National Review Editor Calls on Trump to Fire Pete Hegseth Over ‘Clownish’ Signal Scandal: ‘Does the Buck Stop Nowhere?’

(AP Photo/Andrew Harnik, File)
National Review executive editor Mark Wright called on President Donald Trump to fire Secretary of Defense Pete Hegseth over his divulgement of “operational details” regarding the American strikes on Yemen’s Houthi rebels over Signal earlier this month.

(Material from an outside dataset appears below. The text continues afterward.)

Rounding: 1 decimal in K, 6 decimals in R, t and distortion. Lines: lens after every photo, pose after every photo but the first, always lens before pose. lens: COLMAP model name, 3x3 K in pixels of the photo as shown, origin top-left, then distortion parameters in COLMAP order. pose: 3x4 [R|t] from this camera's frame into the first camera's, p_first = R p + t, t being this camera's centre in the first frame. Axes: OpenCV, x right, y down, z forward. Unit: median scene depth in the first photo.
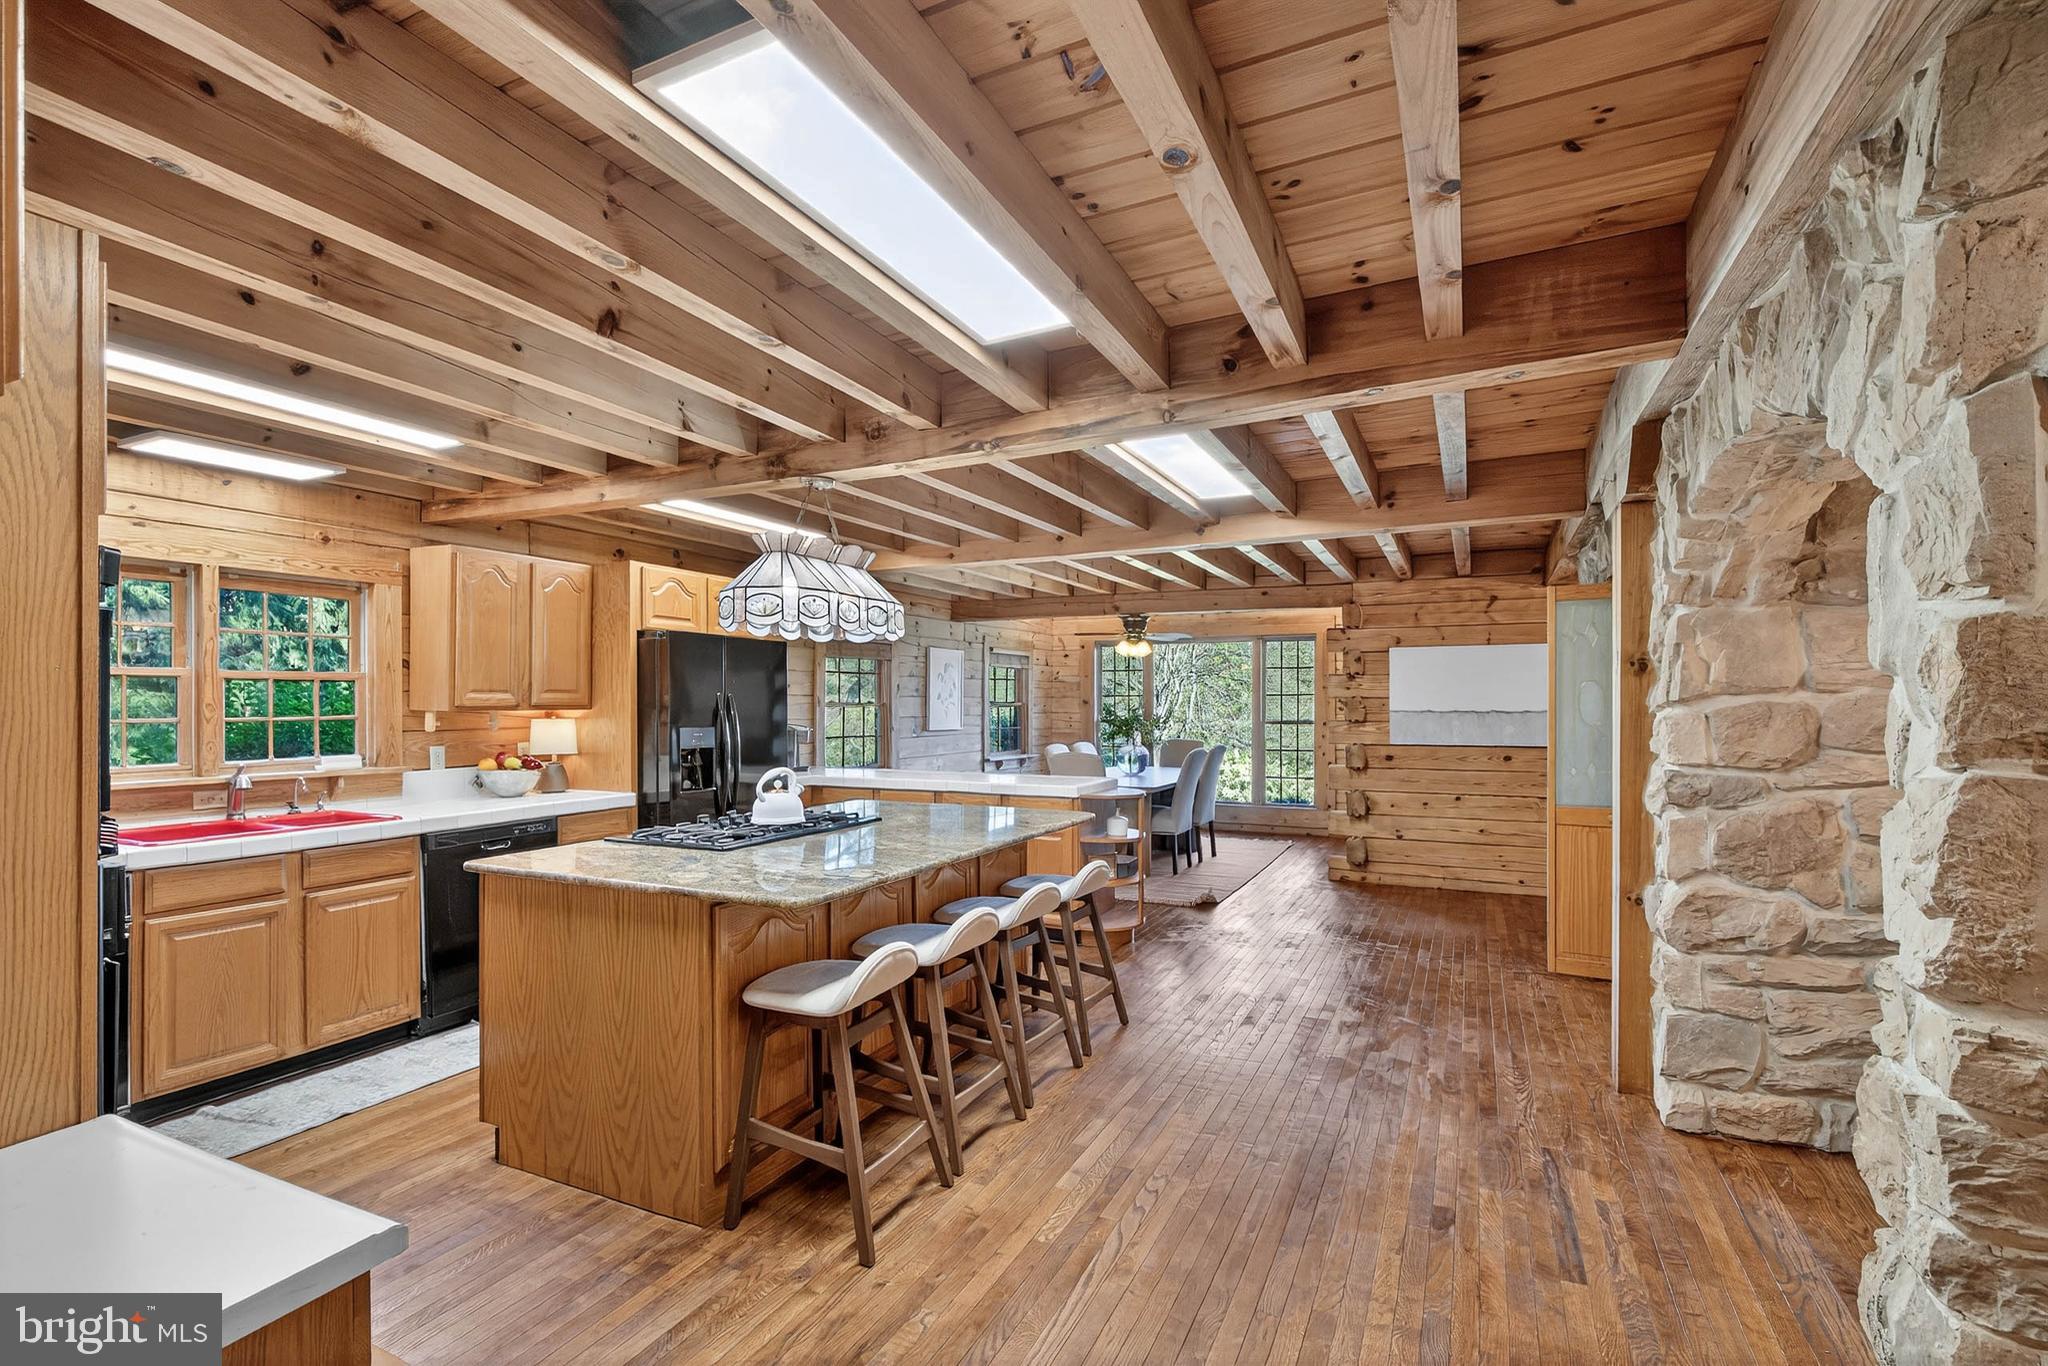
lens RADIAL K [[940.2, 0, 1031.0], [0, 940.2, 699.5], [0, 0, 1]] dist [-0.001243, 0.000003]
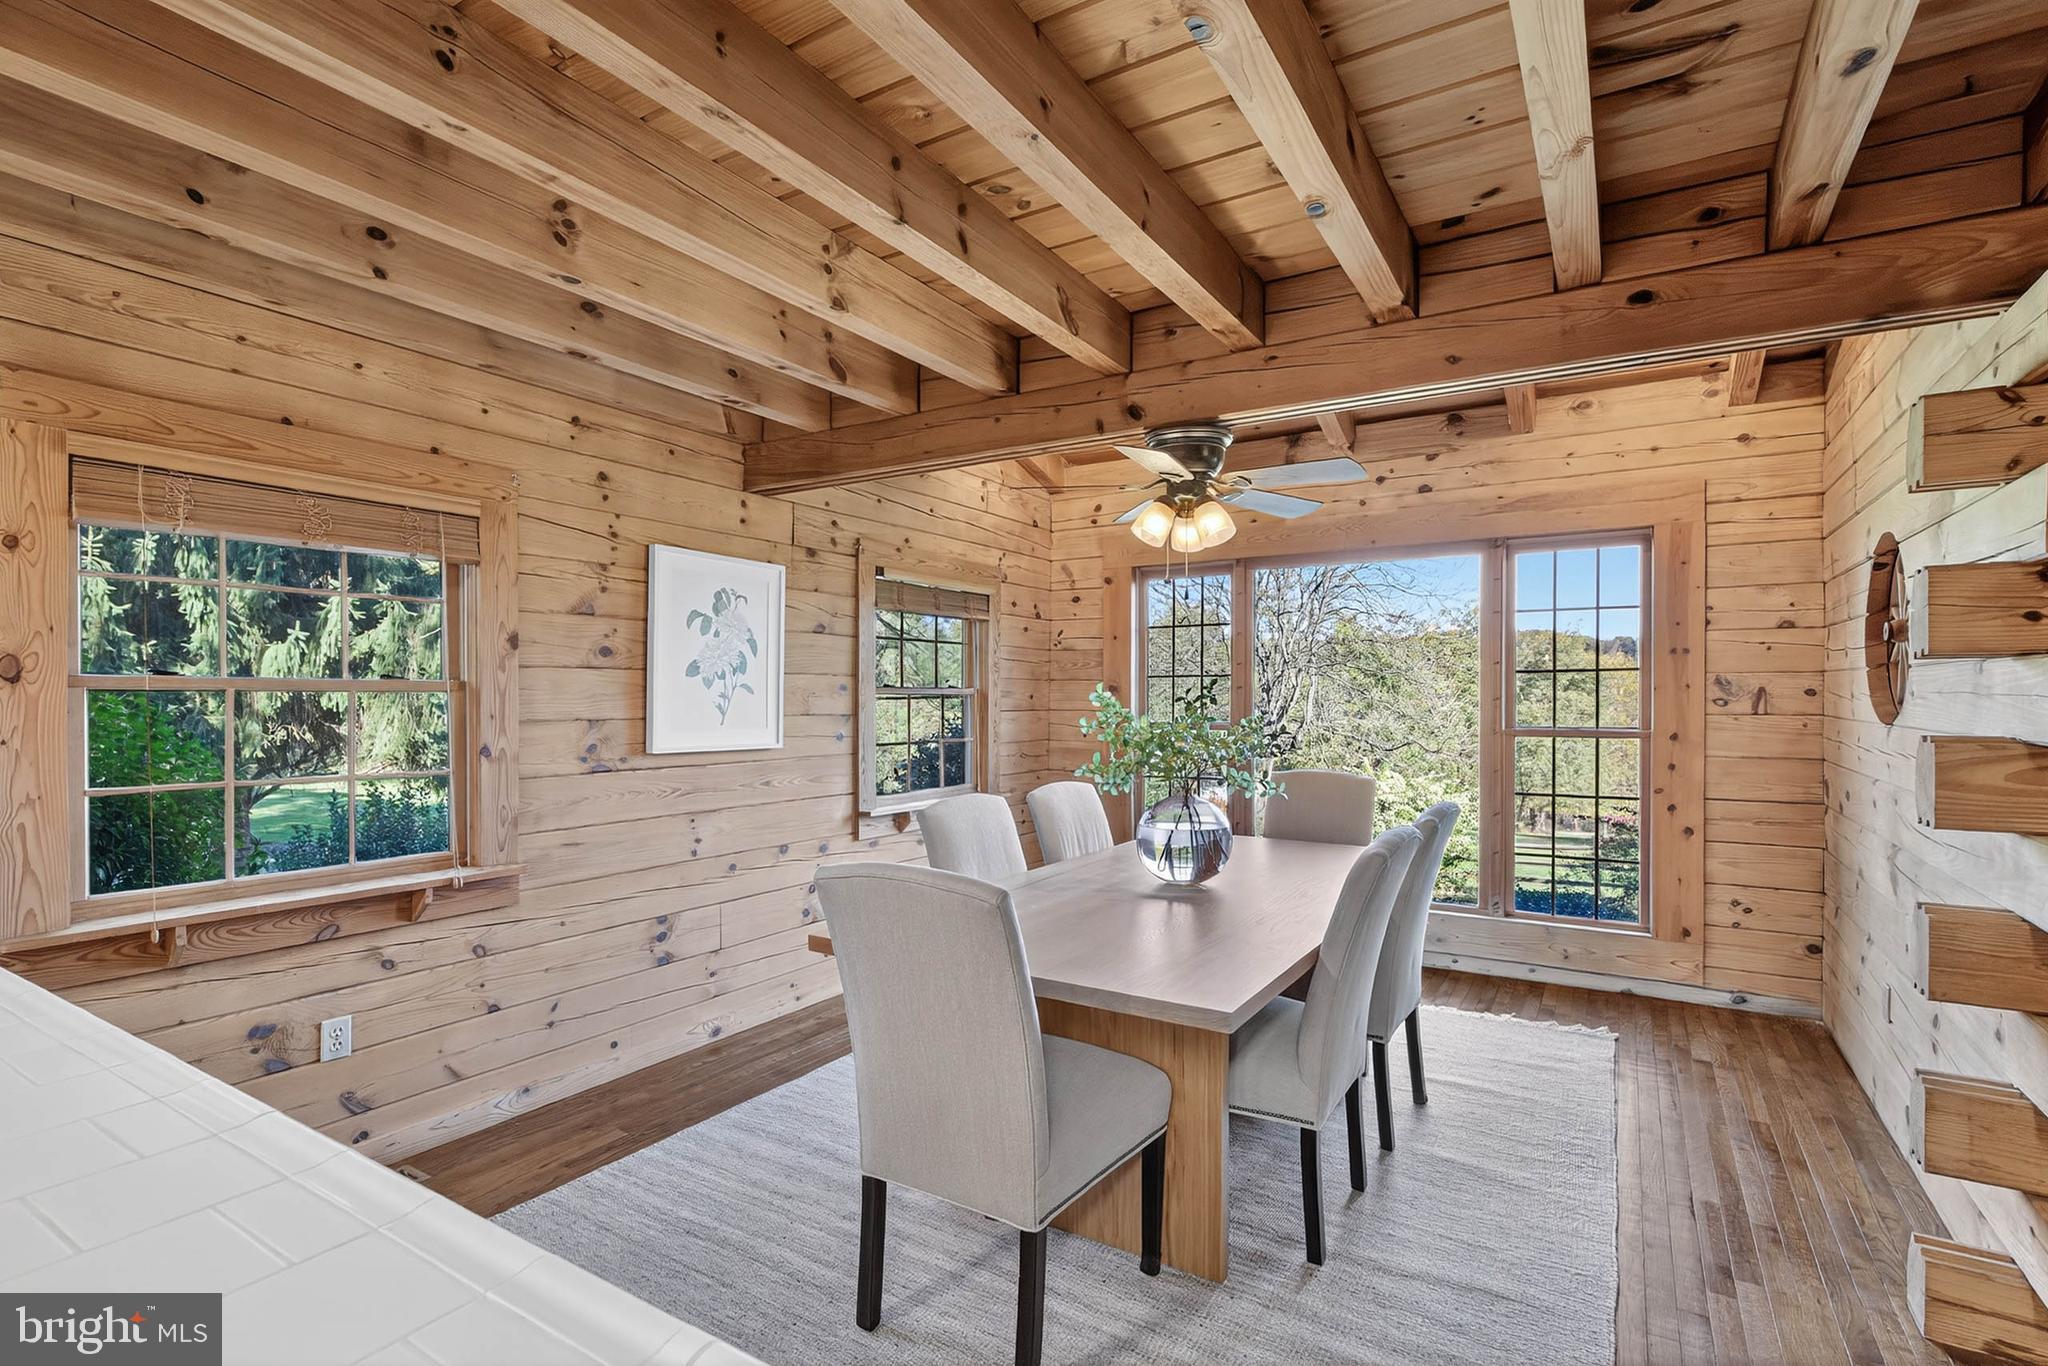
lens RADIAL K [[940.2, 0, 1007.8], [0, 940.2, 690.6], [0, 0, 1]] dist [-0.001243, 0.000003]
pose [[0.993494, -0.000510, -0.113881, 0.073322], [0.001175, 0.999983, 0.005776, 0.002650], [0.113876, -0.005872, 0.993478, 0.564092]]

“The whole story is a tale so clownish, so stunning, so outlandish that it would seem to better fit into a gonzo satire of government ineptitude such as Burn After Reading or Veep,” observed Wright regarding National Security Adviser Mike Waltz’s adding of The Atlantic‘s Jeffrey Goldberg to the Signal group chat in which top officials — including Hegseth, Waltz, and Vice President JD Vance — were discussing the plan for the strikes.

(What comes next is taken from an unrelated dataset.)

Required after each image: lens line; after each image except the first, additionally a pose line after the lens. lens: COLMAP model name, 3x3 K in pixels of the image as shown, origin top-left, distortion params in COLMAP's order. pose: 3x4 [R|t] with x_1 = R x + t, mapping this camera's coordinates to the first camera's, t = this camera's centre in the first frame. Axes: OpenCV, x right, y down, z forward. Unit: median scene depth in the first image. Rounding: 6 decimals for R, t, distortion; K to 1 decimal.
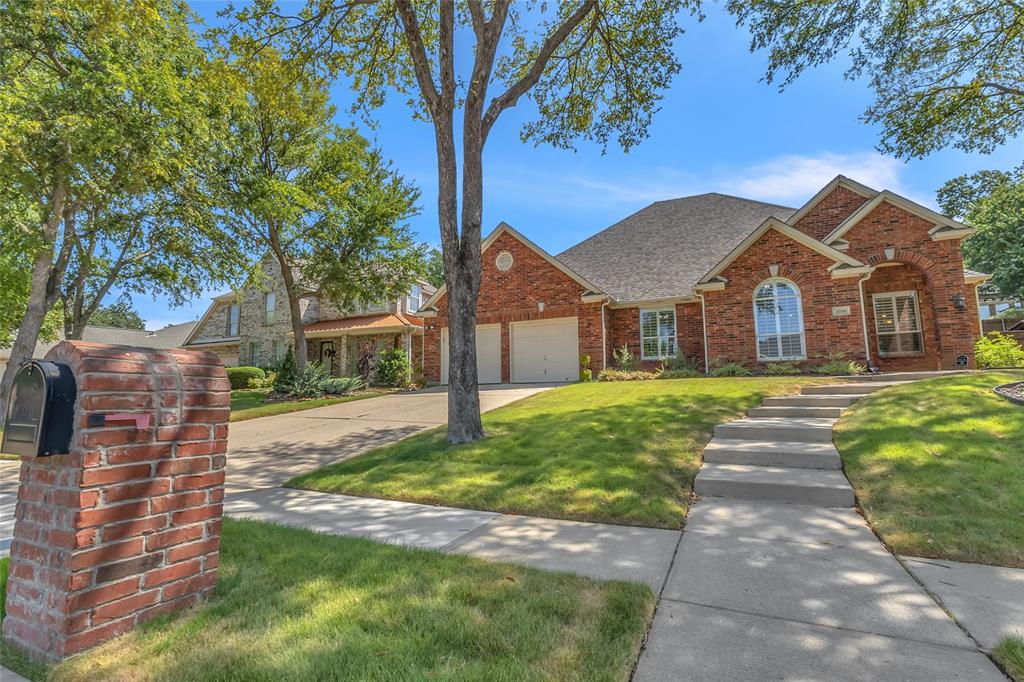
lens RADIAL K [[484.3, 0, 513.2], [0, 484.3, 341.4], [0, 0, 1]] dist [0.019427, -0.000315]
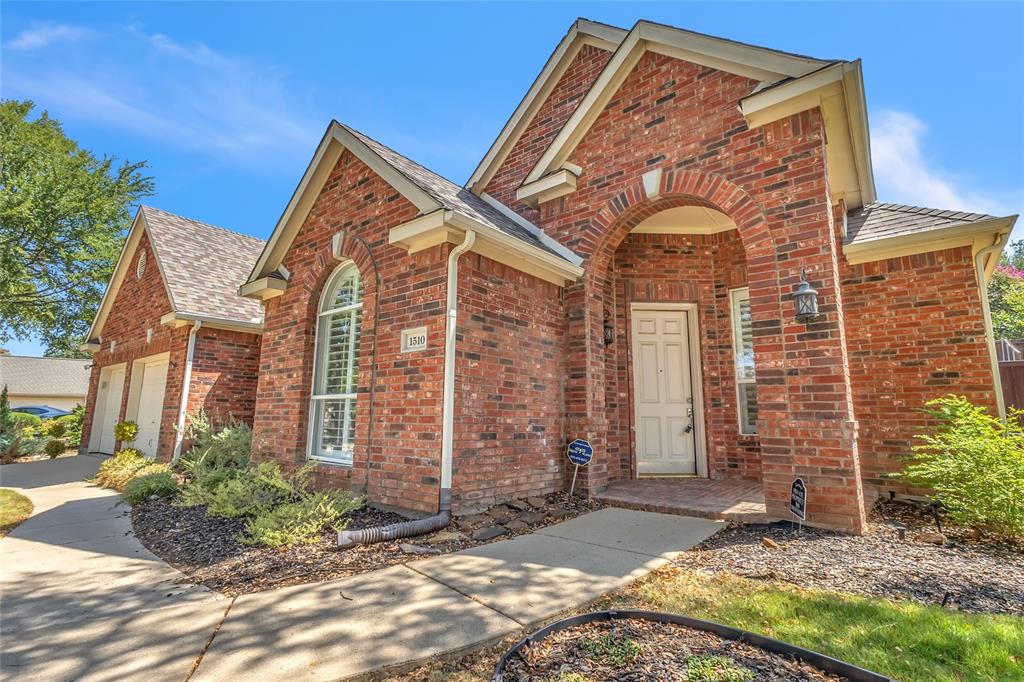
lens RADIAL K [[484.3, 0, 509.8], [0, 484.3, 341.8], [0, 0, 1]] dist [0.019427, -0.000315]
pose [[0.966143, -0.020402, -0.257199, 0.733452], [0.012264, 0.999373, -0.033203, -0.042592], [0.257715, 0.028925, 0.965788, 0.592292]]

“It goes without saying that Trump won’t fire everyone involved in this debacle, which would include most of his senior national-security staff,” continued Wright before laying out his case for giving Hegseth the axe:
In my view, the most egregious behavior was Defense Secretary Pete Hegseth’s. (The stupidest was National Security Adviser Mike Waltz’s adding of Goldberg to the conversation in the first place.)
Pete Hegseth — the top civilian in the Department of the Defense and a man who has command authority over U.S. military operations worldwide — texted information, over an unsecured channel, that “contained operational details of forthcoming strikes on Yemen, including information about targets, weapons the U.S. would be deploying, and attack sequencing.” That’s shocking, egregious, and totally outrageous.
President Trump should demand Pete Hegseth’s resignation. Today.
A question now hangs over this administration: Will there be accountability under Trump — or does the buck stop nowhere, as it did for the previous four years?
Wright isn’t the only one at the conservative magazine to say that heads deserve to roll, even if he didn’t go so far as to call for them.
“This morning, the president has plenty of good reasons to fire his entire national-security team,” wrote senior political correspondent Jim Geraghty in his morning newsletter. “He won’t do this, of course, but this means the president must shrug off half his cabinet discussing classified information — details about an impending U.S. military strike! — on an insecure system.”
“Maybe we don’t need to get rid of Waltz or Hegseth. But it would have been nice if either man had notified the president immediately and taken responsibility for the screwup,” added Geraghty. “At this point, there’s no sign that happened; instead of taking responsibility, Hegseth seems to think he can get out of this by blaming Goldberg.”